### Direction A
Return the whole text about the Sinica podcast on Beijing's birds and air pollution exactly as it stands.

# start of Selected passage

The Birds of Beijing And The Air They Fly In

That’s the title of the most recent podcast from Sinica, in which I had the pleasure of participating alongside Jon Kaiman, writer for The Guardian, and host Jeremy Goldkorn.  You can listen to the podcast – an enjoyable conversation about birds in Beijing and air pollution – by clicking here.

As is traditional, the participants make a recommendation at the end of the show and mine is “Birds and People“, a landmark book about the relationship between birds and people, including stories of cultural and from around the world.  My apologies to author, Mark Cocker, for referring to him as Mark Golley at the end (revealing my Norfolk roots!).

A big thank you to Jeremy and Sinica for inviting me to help spread the word about Beijing’s birdlife and the importance of protecting it.

6 thoughts on “The Birds of Beijing And The Air They Fly In”

# end of Selected passage
# start of Exercise material

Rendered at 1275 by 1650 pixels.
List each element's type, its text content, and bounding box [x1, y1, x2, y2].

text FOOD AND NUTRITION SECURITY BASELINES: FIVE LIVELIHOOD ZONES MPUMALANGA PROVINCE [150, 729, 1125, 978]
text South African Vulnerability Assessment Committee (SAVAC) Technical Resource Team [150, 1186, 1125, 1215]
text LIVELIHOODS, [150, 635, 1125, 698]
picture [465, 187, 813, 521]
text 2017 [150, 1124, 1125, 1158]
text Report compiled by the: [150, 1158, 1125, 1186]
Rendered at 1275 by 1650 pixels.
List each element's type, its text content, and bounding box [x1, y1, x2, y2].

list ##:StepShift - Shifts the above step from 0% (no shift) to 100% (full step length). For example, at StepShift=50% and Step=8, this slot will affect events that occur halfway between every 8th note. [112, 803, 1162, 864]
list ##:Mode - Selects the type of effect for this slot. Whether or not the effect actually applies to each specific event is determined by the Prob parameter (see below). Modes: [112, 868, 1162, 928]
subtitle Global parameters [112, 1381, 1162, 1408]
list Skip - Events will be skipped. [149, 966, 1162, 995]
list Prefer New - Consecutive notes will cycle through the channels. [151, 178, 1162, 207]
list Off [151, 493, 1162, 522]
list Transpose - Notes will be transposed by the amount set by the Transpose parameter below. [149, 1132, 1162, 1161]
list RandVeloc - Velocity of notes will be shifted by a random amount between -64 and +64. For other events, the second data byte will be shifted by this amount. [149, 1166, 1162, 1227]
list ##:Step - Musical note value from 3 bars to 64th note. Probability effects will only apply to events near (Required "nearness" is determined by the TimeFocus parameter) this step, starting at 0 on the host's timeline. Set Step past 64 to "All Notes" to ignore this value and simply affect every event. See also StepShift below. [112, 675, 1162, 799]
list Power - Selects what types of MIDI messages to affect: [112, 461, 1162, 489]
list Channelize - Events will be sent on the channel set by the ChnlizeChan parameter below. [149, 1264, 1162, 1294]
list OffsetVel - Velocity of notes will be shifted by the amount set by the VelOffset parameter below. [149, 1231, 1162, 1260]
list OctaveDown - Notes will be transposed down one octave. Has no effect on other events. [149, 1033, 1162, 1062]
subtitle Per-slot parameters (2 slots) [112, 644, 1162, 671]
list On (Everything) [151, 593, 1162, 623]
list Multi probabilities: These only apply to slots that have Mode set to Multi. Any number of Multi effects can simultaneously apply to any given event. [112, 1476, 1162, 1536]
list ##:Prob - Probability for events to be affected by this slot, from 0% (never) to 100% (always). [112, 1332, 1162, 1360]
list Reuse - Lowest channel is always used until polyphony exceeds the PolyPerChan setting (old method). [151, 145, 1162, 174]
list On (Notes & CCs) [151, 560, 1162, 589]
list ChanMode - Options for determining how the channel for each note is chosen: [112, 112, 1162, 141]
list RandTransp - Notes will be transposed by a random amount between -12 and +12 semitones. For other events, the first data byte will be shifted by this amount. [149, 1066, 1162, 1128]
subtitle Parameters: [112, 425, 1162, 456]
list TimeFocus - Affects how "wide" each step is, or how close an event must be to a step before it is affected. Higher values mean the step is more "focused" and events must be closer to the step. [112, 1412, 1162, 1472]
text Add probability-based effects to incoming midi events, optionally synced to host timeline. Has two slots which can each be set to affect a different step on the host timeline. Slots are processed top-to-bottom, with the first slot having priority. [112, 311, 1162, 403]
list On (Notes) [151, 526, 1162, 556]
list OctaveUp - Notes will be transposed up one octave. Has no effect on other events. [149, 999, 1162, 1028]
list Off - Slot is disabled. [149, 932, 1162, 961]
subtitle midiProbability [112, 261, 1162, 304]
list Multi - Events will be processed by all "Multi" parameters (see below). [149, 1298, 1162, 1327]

# end of Exercise material

### Direction B
In the records, retype everything from the line containing "list ##:StepShift - Shifts" down to the line containing "list Transpose - Notes", including both of those lines, and nothing else.

### Written answer A
The Birds of Beijing And The Air They Fly In

That’s the title of the most recent podcast from Sinica, in which I had the pleasure of participating alongside Jon Kaiman, writer for The Guardian, and host Jeremy Goldkorn.  You can listen to the podcast – an enjoyable conversation about birds in Beijing and air pollution – by clicking here.

As is traditional, the participants make a recommendation at the end of the show and mine is “Birds and People“, a landmark book about the relationship between birds and people, including stories of cultural and from around the world.  My apologies to author, Mark Cocker, for referring to him as Mark Golley at the end (revealing my Norfolk roots!).

A big thank you to Jeremy and Sinica for inviting me to help spread the word about Beijing’s birdlife and the importance of protecting it.

6 thoughts on “The Birds of Beijing And The Air They Fly In”

### Written answer B
list ##:StepShift - Shifts the above step from 0% (no shift) to 100% (full step length). For example, at StepShift=50% and Step=8, this slot will affect events that occur halfway between every 8th note. [112, 803, 1162, 864]
list ##:Mode - Selects the type of effect for this slot. Whether or not the effect actually applies to each specific event is determined by the Prob parameter (see below). Modes: [112, 868, 1162, 928]
subtitle Global parameters [112, 1381, 1162, 1408]
list Skip - Events will be skipped. [149, 966, 1162, 995]
list Prefer New - Consecutive notes will cycle through the channels. [151, 178, 1162, 207]
list Off [151, 493, 1162, 522]
list Transpose - Notes will be transposed by the amount set by the Transpose parameter below. [149, 1132, 1162, 1161]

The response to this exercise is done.